How to Handle Pelosi?

Deal W. Hudson

Today Archbishop Salvatore Cordileone of San Francisco spoke publicly in defense of marriage in Washington, DC in spite of a letter from Congresswoman Nancy Pelosi asking him not to. She wrote her Archbishop not to show “disdain and hate towards LGBT persons” by speaking at a National Organization for Marriage march to the Supreme Court.

As Catholics of the United States, we have arrived at a moment in our history when the articulated defense, or even explanation, of the sacrament of marriage is called a hate crime by the House Minority Leader and a former Speaker of the House of Representatives, one of the nation’s most prominent “Catholic”politicians.

Even those who have followed the sad devolution of the Catholic presence in the US Congress into hardened dissent over the past 25 years were momentarily surprised by foolishness of Pelosi in calling out her own archbishop. Did she really think her ordinary would buckle? No, she knew better — priests and bishops such as Archbishop Cordileone may have an easy smile, a courteous manner, and a gentle touch but they do not cave in under public pressure, no matter how vitriolic, or dangerous, it may become.

The mention of danger is not, I believe, melodramatic, given the issue and the deep passions it invokes. Anger towards Cordileone has also been stoked by a letter he received the week before Pelosi’s, co-signed by San Francisco Mayor Ed Lee and Lt. Gov Gavin Newsom asking the Archbishop not to attend the NOM event. In addition, over 20,000 signatures were quickly gathered by an online petition sending Cordileone the same message. None of these public figures — Pelosi, Lee, or Newsom — we can presume, wishes any harm come to the Archbishop of San Francisco but they surely must know first-hand the unintended consequences they are risking.

Given that Pelosi wrote her letter knowing she would not persuade her Archbishop to stay home, why did she write it? No doubt the activists in the LGBT community asked her for some sort of public protest. Prior to the arrival of Archbishop Cordileone, the leadership in the Archdiocese of San Francisco, though firmly holding the line on the issue of marriage, has avoided gestures that would incite the powerful gay and lesbian community to action. The simplest explanation may be that Pelosi rebuked her Archbishop for getting out of step with his predecessors by giving the Catholic teaching of marriage a higher profile.

Pelosi, of course, doesn’t mind that her letter will insure that the substantial political support and donations she, and her political party, receives from gays and lesbians will continue. She also doesn’t mind restocking her capital on the Catholic left either, because Pelosi firmly believes the Church will one day “come around” on the marriage issue, along with abortion and contraception as well. Pelosi and her like do not see themselves as dissenters but a purveyors of what the future Catholic Church will be like. In her prophetic role, Pelosi views Archbishop Cordileone as simply another of those — mostly men — who have seen the inevitability of the Church bowing to the culture.

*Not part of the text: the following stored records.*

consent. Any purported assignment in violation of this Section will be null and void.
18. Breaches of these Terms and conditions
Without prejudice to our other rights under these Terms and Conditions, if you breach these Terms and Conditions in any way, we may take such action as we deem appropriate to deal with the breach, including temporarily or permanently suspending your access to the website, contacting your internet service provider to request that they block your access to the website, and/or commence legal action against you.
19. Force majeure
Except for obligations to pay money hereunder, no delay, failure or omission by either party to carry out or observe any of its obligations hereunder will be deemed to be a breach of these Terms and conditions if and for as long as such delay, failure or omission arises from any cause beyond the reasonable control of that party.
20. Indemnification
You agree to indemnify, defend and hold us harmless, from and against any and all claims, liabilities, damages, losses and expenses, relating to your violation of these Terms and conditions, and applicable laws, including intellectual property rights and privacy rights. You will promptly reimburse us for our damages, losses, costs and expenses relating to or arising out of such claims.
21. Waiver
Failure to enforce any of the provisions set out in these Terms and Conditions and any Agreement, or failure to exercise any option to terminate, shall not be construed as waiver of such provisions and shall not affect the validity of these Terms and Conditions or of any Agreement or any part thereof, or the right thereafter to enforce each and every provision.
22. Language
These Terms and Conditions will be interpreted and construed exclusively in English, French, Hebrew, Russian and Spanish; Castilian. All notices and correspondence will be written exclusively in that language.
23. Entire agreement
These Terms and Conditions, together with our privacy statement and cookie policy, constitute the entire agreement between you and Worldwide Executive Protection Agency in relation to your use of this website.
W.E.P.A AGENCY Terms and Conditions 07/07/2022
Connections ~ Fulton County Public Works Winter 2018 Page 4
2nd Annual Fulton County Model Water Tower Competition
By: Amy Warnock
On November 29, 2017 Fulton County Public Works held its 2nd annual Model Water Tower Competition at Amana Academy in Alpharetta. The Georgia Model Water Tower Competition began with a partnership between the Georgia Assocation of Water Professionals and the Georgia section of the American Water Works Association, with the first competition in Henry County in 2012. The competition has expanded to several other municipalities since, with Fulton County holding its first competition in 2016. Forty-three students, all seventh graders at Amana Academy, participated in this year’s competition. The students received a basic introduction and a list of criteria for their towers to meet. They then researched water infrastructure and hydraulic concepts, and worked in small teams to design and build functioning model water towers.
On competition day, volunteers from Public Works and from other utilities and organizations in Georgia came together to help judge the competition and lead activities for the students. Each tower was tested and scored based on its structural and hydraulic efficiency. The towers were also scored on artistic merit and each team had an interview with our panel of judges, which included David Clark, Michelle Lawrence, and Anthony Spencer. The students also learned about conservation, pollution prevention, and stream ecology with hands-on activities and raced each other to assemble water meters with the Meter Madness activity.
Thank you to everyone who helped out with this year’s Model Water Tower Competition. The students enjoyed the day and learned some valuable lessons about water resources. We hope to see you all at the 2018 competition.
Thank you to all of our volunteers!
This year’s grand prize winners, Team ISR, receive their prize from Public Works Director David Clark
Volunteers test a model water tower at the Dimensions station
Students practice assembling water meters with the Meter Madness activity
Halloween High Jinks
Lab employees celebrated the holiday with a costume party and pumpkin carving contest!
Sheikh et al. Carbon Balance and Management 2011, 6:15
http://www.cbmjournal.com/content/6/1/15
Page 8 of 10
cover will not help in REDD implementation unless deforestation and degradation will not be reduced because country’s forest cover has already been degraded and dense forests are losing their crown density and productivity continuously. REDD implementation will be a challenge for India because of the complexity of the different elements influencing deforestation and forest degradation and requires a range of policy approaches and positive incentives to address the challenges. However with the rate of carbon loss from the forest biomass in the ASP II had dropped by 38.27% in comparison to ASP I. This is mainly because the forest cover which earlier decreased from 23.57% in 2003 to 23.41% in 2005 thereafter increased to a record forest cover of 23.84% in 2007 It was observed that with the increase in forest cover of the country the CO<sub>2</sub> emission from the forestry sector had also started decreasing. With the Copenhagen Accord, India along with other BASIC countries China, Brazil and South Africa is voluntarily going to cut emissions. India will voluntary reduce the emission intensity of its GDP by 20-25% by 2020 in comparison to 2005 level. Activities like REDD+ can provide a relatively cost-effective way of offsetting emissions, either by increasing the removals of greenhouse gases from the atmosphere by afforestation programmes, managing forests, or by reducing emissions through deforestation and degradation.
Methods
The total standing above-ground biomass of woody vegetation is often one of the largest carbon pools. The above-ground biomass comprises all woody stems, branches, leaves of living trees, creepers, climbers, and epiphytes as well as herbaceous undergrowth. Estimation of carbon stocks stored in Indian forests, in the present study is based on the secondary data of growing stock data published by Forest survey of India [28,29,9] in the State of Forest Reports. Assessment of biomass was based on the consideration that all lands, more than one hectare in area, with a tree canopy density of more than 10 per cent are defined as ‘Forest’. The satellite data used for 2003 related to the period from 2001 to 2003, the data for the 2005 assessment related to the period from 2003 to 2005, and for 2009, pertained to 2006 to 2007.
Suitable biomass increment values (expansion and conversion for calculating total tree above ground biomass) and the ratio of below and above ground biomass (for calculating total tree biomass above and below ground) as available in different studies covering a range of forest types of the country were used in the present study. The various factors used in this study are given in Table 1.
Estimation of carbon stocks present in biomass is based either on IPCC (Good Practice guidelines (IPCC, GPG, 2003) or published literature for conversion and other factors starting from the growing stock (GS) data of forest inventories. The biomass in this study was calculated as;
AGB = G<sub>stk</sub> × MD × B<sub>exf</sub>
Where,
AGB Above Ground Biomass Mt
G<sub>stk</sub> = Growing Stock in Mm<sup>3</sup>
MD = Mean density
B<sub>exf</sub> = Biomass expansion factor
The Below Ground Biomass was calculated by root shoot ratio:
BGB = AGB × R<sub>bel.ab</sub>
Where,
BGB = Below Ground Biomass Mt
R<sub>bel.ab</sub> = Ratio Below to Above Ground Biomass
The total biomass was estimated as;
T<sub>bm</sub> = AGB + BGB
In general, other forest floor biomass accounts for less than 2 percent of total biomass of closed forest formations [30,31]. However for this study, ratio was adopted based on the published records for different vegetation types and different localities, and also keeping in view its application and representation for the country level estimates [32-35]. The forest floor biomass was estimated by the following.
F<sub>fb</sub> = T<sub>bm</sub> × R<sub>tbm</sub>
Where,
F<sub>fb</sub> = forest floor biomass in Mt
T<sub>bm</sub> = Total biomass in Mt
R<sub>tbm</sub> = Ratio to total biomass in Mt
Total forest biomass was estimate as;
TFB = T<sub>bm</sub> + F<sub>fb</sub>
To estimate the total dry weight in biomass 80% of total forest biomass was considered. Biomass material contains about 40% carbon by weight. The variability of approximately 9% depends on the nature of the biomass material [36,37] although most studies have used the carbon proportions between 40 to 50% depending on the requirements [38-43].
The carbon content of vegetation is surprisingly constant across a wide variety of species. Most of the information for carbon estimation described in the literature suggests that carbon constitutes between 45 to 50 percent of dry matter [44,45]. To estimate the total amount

If this is a reasonable account of Pelosi’s actual reasons for writing a letter to her bishop and making it public, what then does Archbishop Cordileone do, beyond the letter he wrote in response to Pelosi. His letter denies the March is “anti-LGBT” and that to affirm the Catholic view of marriage does not imply an animus towards anyone or any group. “Rest assured that if the point of this event were to single out a group of individuals and target them for hatred, I most certainly would not be there.”

Anyone who knows anything about the Archbishop would not doubt his words for a moment, including, I am confident, Pelosi herself.

There are always calls for ex-communication when Catholic politicians express their dissent, which is entirely reasonable given the Canon 915 of the Catechism of the Catholic Church:

“Those who have been excommunicated or interdicted after the imposition or declaration of the penalty and others obstinately persevering in manifest grave sin are not to be admitted to holy communion.”

The list of Catholic members of Congress who are “obstinately persevering in manifest grave sin” is long, though few are as flamboyantly manifest as Pelosi. Whatever course is taken by Archbishop Cordileone, I’m sure he concerned more for the salvation of her soul more than pursuing a public chastisement that would only further exacerbate the situation in San Francisco, both with Pelosi herself and the LBGT community that supports her. The pure foolishness of Pelosi’s action must give the Archbishop pause before making any further response.

Yet, it is also up to the Archbishop to clear the air the kind of scandal that misleads those who are unable to see Pelosi’s action for what it was. A wise and good shepherd, in the end, will find his sheep, especially the one who has strayed far away.